He said at a press conference on April 7 that this year the UN, along with its humanitarian partners, requires $168 million to help 1.9 million of the most vulnerable 3.4 million people in the east, but only 5.5 per cent of this funding has been received, according to the Voice of America.
Dujarric said that the recent shelling had damaged a power line near the main lift pumping station of the South Donbas Waterway, in eastern part of Ukraine.

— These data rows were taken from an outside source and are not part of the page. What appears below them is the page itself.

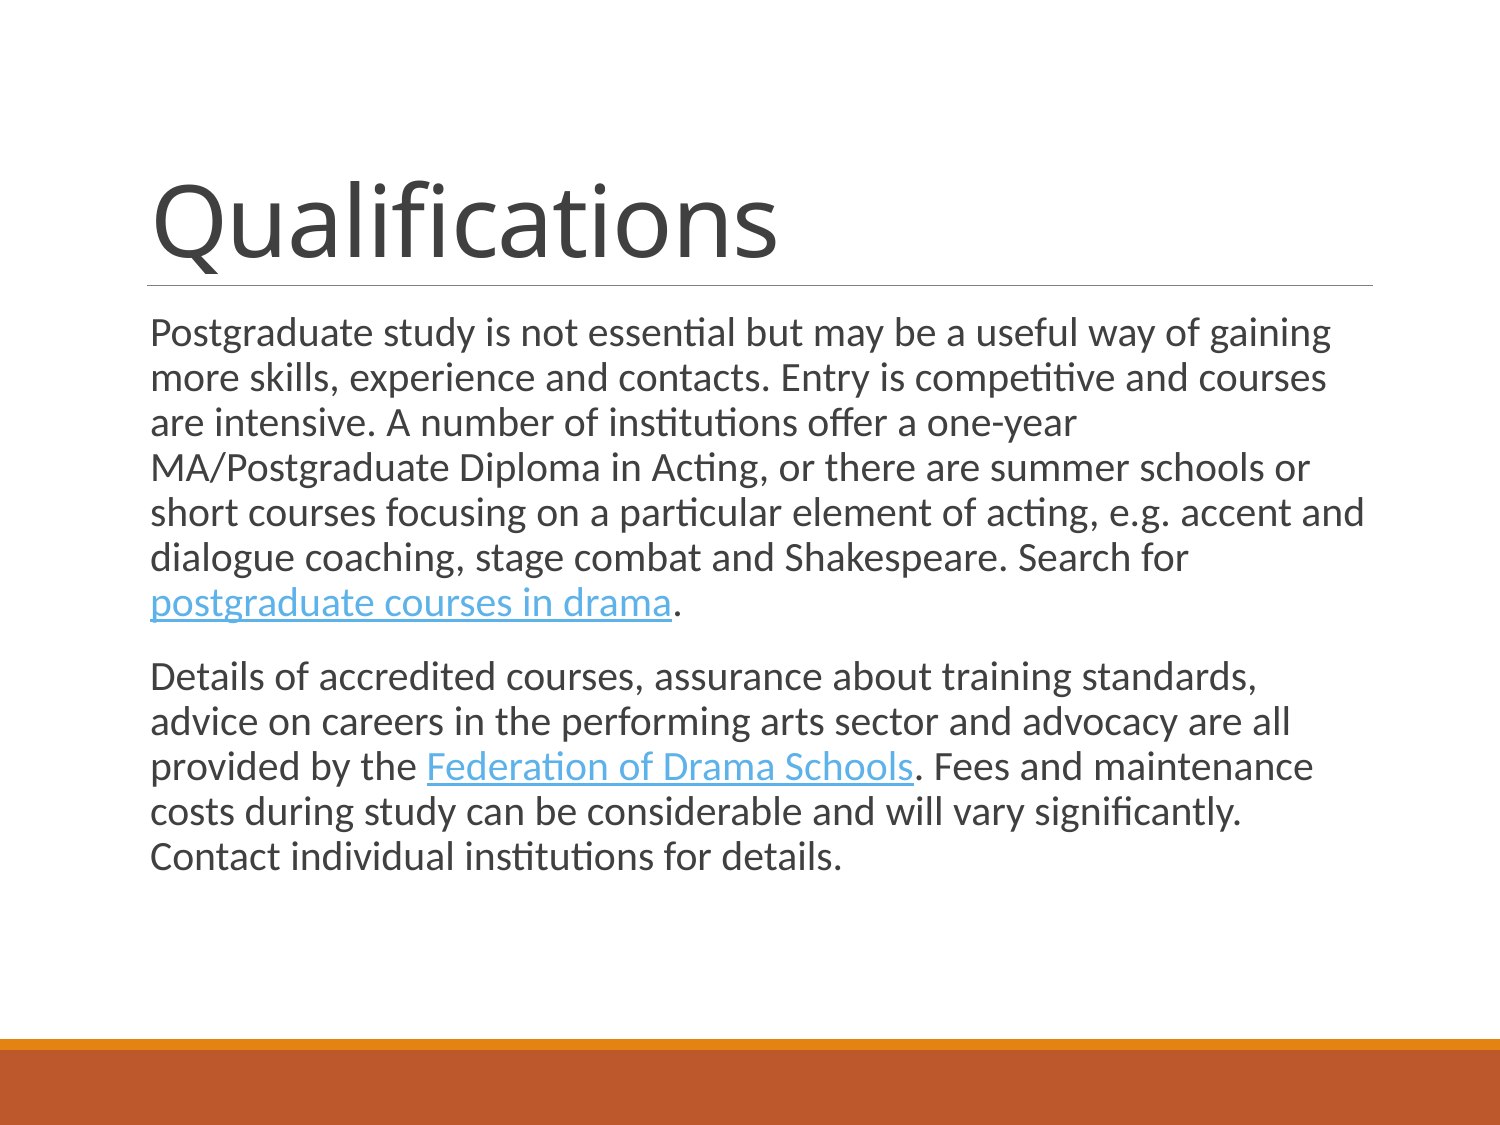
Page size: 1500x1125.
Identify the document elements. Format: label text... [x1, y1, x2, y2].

title Qualifications [135, 47, 1373, 285]
list Postgraduate study is not essential but may be a useful way of gaining more skills, experience and contacts. Entry is competitive and courses are intensive. A number of institutions offer a one-year MA/Postgraduate Diploma in Acting, or there are summer schools or short courses focusing on a particular element of acting, e.g. accent and dialogue coaching, stage combat and Shakespeare. Search for postgraduate courses in drama. Details of accredited courses, assurance about training standards, advice on careers in the performing arts sector and advocacy are all provided by the Federation of Drama Schools. Fees and maintenance costs during study can be considerable and will vary significantly. Contact individual institutions for details. [135, 302, 1373, 963]
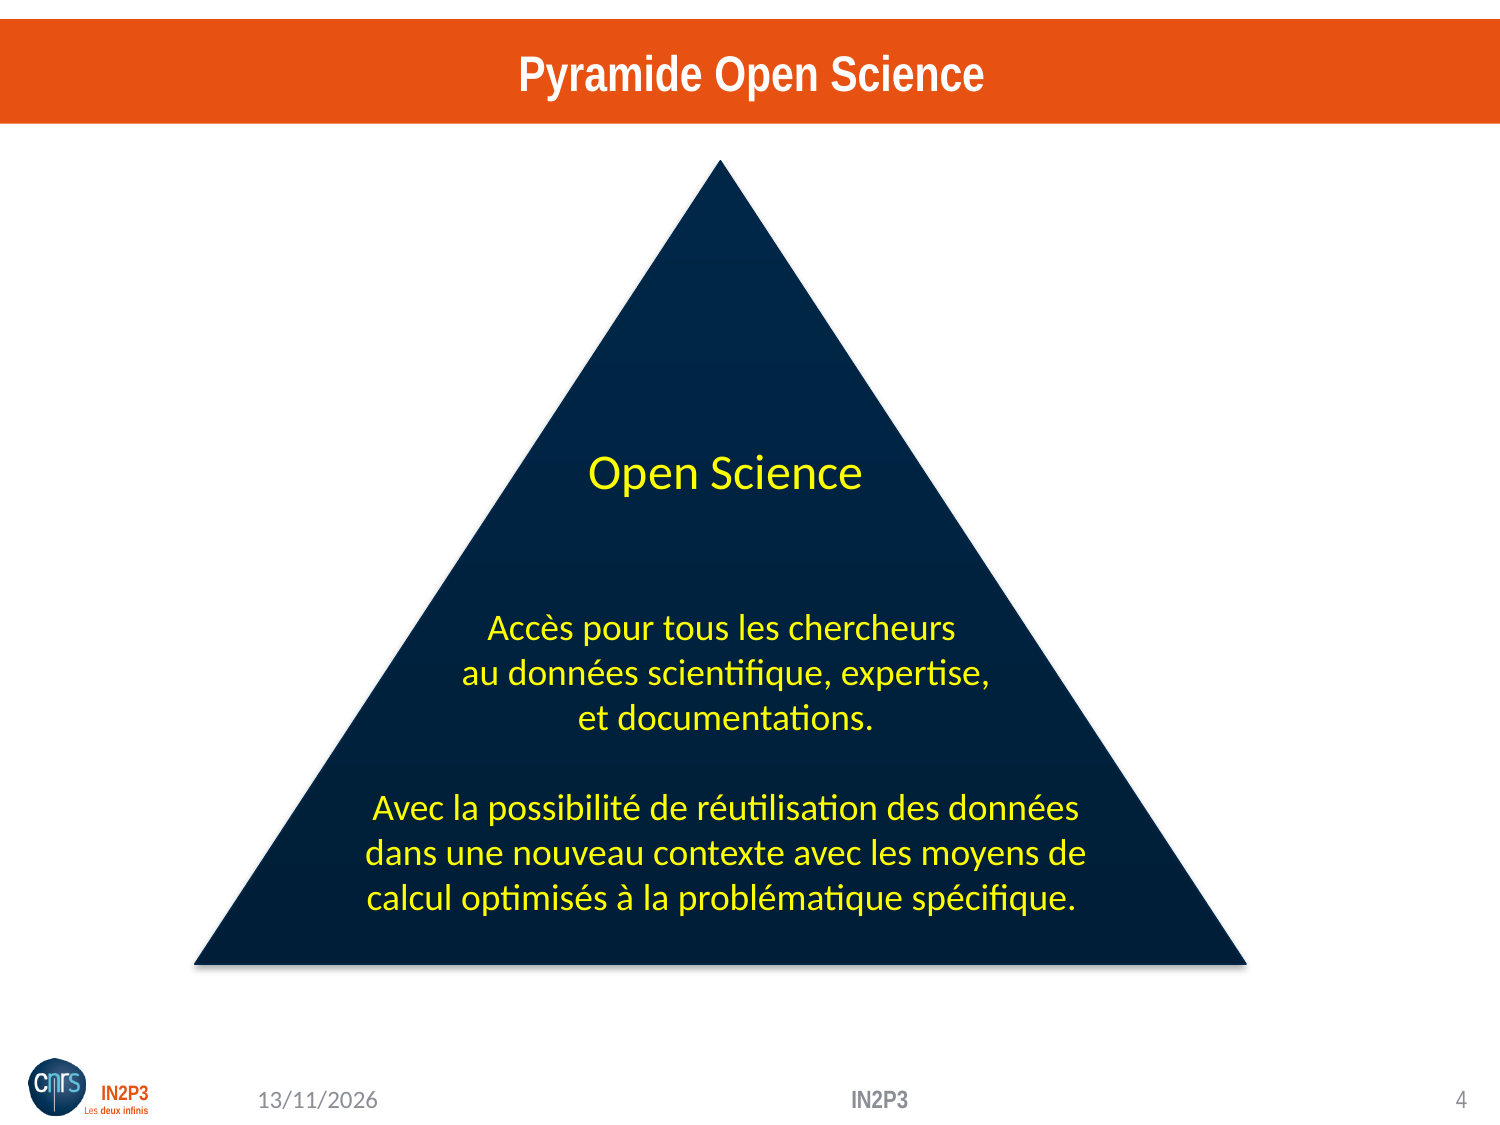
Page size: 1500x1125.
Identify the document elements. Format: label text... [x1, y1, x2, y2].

footer IN2P3 [454, 1068, 1306, 1125]
text_box Accès pour tous les chercheurs au données scientifique, expertise, et documentations. Avec la possibilité de réutilisation des données dans une nouveau contexte avec les moyens de calcul optimisés à la problématique spécifique. [348, 595, 1105, 926]
picture [28, 1058, 86, 1116]
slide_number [242, 1068, 431, 1125]
text_box Open Science [574, 432, 879, 508]
text_box [194, 728, 1247, 965]
text_box [435, 160, 1006, 595]
title Pyramide Open Science [0, 19, 1500, 124]
slide_number 3 [1364, 1068, 1483, 1125]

This interrupted the safe water supply for over 1.1 million people in 50 nearby settlements on both sides of the contact line.
"While repair teams were able to quickly fix the damaged power lines today, we reiterate the call for all involved to avoid targeting critical water infrastructure in eastern Ukraine. […] We also urge all concerned to provide unconditional access to those in need," Dujarric said.
At the same time, Vladyslav Rashkovan, Alternative Executive Director at the International Monetary Fund, said that Ukraine could receive additional funding of more than $2.5 billion.
This amount is part of the commitment of the world's most powerful economies to increase the resources of the International Monetary Fund by $650 billion to provide more assistance to developing countries to overcome the effects of the pandemic.
Rashkovan said that the proposal must first be approved by the IMF's Executive Board, and member countries must allocate the funds. The IMF should also decide on how the states will be able to use the funds. According to Rashkovan, a meeting on the allocation of funds may take place in the summer.